There’s only two tracks on this album with male singers – the penultimate track, ‘Make Someone Happy’, is sung by Gregory Porter, and the final song, ‘Little Man, You’ve Had A Busy Day’, is sung by Goldblum himself. Gregory Porter is the man whom Jeff Goldblum and the Mildred Snitzer Orchestra can thank for being able to record these albums. When Porter sang on The Graham Norton Show in 2017, he asked Goldblum to accompany him. An executive from Decca Records – with whom Porter is also signed – saw the show, and made sure Goldblum was signed to their books.

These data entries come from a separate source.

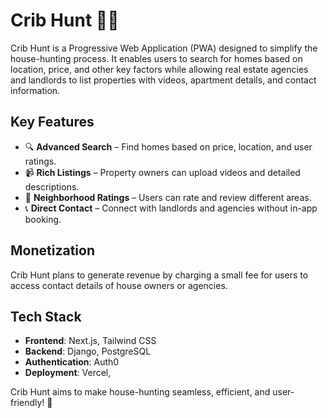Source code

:# Crib Hunt 🏡🔎

Crib Hunt is a Progressive Web Application (PWA) designed to simplify the house-hunting process. It enables users to search for homes based on location, price, and other key factors while allowing real estate agencies and landlords to list properties with videos, apartment details, and contact information.

## Key Features
- 🔍 **Advanced Search** – Find homes based on price, location, and user ratings.
- 📹 **Rich Listings** – Property owners can upload videos and detailed descriptions.
- 📌 **Neighborhood Ratings** – Users can rate and review different areas.
- 📞 **Direct Contact** – Connect with landlords and agencies without in-app booking.

## Monetization
Crib Hunt plans to generate revenue by charging a small fee for users to access contact details of house owners or agencies.

## Tech Stack
- **Frontend**: Next.js, Tailwind CSS
- **Backend**: Django, PostgreSQL
- **Authentication**: Auth0
- **Deployment**: Vercel,

Crib Hunt aims to make house-hunting seamless, efficient, and user-friendly! 🚀
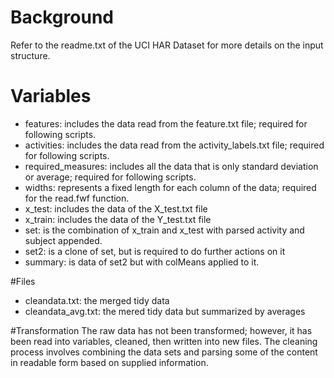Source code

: # Background
Refer to the readme.txt of the UCI HAR Dataset for more details on the input structure.

# Variables
* features: includes the data read from the feature.txt file; required for following scripts.
* activities: includes the data read from the activity_labels.txt file; required for following scripts.
* required_measures: includes all the data that is only standard deviation or average; required for following scripts.
* widths: represents a fixed length for each column of the data; required for the read.fwf function.
* x_test: includes the data of the X_test.txt file
* x_train: includes the data of the Y_test.txt file
* set: is the combination of x_train and x_test with parsed activity and subject appended.
* set2: is a clone of set, but is required to do further actions on it
* summary: is data of set2 but with colMeans applied to it.

#Files
* cleandata.txt: the merged tidy data
* cleandata_avg.txt: the mered tidy data but summarized by averages 

#Transformation
The raw data has not been transformed; however, it has been read into variables, cleaned, then written into new files.
The cleaning process involves combining the data sets and parsing some of the content in readable form based on supplied information.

Given all this – it’s wonderful to hear Porter on this album. We’ve used mellifluous before in this review, but we shall use it again. Porter’s vocals are indeed honeyed. There’s also a lot more prominent piano in this track than in most of the others, which is more than nice. We quite enjoyed the male backing vocalists as well.

As mentioned, we at last get to hear Goldblum’s vocals on the final track, ‘Little Man, You’ve Had A Busy Day’. The father of two young boys, it’s easy to imagine Jeff singing his sons to sleep with this one. Originally recorded in 1934, it’s been covered by no fewer than 14 artists since then – including Paul Robeson, Bing Crosby, Perry Como, and even Eric Clapton. Goldblum’s rendition is a worthy addition, his languid vocals as long and drawn out as the man himself.

‘I Shouldn’t Be Telling You This’, by Jeff Goldblum And The Mildred Snitzer Orchestra’, is out this Friday, November 1, through Decca Records.